### TEXT SECTION:
== Segment start ==

Question

A singly ionized helium atom in an excited state $(n=4)$ emits a photon of energy $2.6eV$. Given that the ground state energy of hydrogen atom is $-13.6eV$, the energy $\left(E_f\right)$ and quantum number $\left(n\right)$ of the resulting state are respectively,

• A. $E_f=-13.6eV$, $n=1$
• B. $E_f=-6.0eV$, $n=3$
• C. $E_f=-6.0eV$, $n=2$
• D. $E_f=-13.6eV$, $n=2$

Answer 1

Answer: (B)

$E_f=-6.0eV$, $n=3$

From the Bohr's theory of single electron species, we have the Energy of the state (quantum number = n) and atomic number = Z as

$E=-13.6\frac{Z^2}{n^2}$

Thus, Energy of $4^{th}$ state in Helium ion is $E_4^{H{e}^{+}}=-13.6\times \frac{2^2}{4^2}=-3.4eV$

Energy of the emitted photon is $E_p=2.6eV$

Energy after emitting the photon is $E_f=E_4^{H{e}^{+}}-E_p=-3.4-2.6=-6eV$

The quantum number is given by $n=(\frac{-13.6\times Z^2}{E_n}{)}^{\frac{1}{2}}=\sqrt{\frac{-13.6\times 4}{-6}}=\sqrt{9}=3$

== Segment end ==

### REQUIRED TASKS:
(a) List the four answer choices given in the helium ion problem, each with its letter.
(b) Transcribe the part of the helium ion problem from "A singly ionized" to "Answer: (B)", word for word.

Stored items
== Segment start ==

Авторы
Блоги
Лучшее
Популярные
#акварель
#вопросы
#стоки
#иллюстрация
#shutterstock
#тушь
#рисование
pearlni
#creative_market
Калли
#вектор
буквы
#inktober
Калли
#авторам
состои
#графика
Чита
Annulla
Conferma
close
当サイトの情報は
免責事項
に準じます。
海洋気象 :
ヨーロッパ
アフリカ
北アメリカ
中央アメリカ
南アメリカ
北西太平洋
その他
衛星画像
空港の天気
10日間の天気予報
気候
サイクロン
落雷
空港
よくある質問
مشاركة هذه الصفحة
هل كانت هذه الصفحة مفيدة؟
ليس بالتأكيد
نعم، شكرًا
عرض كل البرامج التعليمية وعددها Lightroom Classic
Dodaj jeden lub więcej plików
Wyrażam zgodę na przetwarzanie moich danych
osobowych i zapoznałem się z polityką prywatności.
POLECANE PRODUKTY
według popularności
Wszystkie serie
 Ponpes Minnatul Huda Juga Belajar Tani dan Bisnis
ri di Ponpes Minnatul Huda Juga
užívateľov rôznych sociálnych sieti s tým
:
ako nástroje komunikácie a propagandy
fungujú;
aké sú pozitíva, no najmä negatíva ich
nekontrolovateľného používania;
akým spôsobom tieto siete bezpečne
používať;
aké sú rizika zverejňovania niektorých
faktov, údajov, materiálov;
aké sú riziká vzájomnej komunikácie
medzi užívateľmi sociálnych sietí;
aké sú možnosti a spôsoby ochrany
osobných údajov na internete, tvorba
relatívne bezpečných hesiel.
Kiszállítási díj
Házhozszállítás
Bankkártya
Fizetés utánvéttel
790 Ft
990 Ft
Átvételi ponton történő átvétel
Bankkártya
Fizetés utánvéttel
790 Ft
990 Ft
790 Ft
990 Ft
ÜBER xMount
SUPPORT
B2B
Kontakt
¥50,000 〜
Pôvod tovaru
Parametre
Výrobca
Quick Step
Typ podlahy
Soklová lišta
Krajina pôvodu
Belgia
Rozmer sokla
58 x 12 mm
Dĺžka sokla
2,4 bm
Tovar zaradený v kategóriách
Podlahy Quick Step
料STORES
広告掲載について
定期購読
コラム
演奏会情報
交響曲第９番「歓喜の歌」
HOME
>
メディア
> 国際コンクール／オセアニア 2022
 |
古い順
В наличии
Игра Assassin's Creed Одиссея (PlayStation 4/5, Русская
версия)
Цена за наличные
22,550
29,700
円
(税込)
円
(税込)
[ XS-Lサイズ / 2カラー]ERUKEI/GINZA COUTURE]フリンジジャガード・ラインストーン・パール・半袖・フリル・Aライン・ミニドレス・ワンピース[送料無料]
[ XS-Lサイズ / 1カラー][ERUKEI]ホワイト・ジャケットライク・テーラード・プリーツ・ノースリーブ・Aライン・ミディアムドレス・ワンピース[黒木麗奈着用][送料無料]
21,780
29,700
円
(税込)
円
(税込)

== Segment end ==

### ANSWERS BY ITEM NUMBER:
(a)
A. E_f = −13.6 eV, n = 1
B. E_f = −6.0 eV, n = 3
C. E_f = −6.0 eV, n = 2
D. E_f = −13.6 eV, n = 2

(b)
A singly ionized helium atom in an excited state $(n=4)$ emits a photon of energy $2.6eV$. Given that the ground state energy of hydrogen atom is $-13.6eV$, the energy $\left(E_f\right)$ and quantum number $\left(n\right)$ of the resulting state are respectively,

• A. $E_f=-13.6eV$, $n=1$
• B. $E_f=-6.0eV$, $n=3$
• C. $E_f=-6.0eV$, $n=2$
• D. $E_f=-13.6eV$, $n=2$

Answer 1

Answer: (B)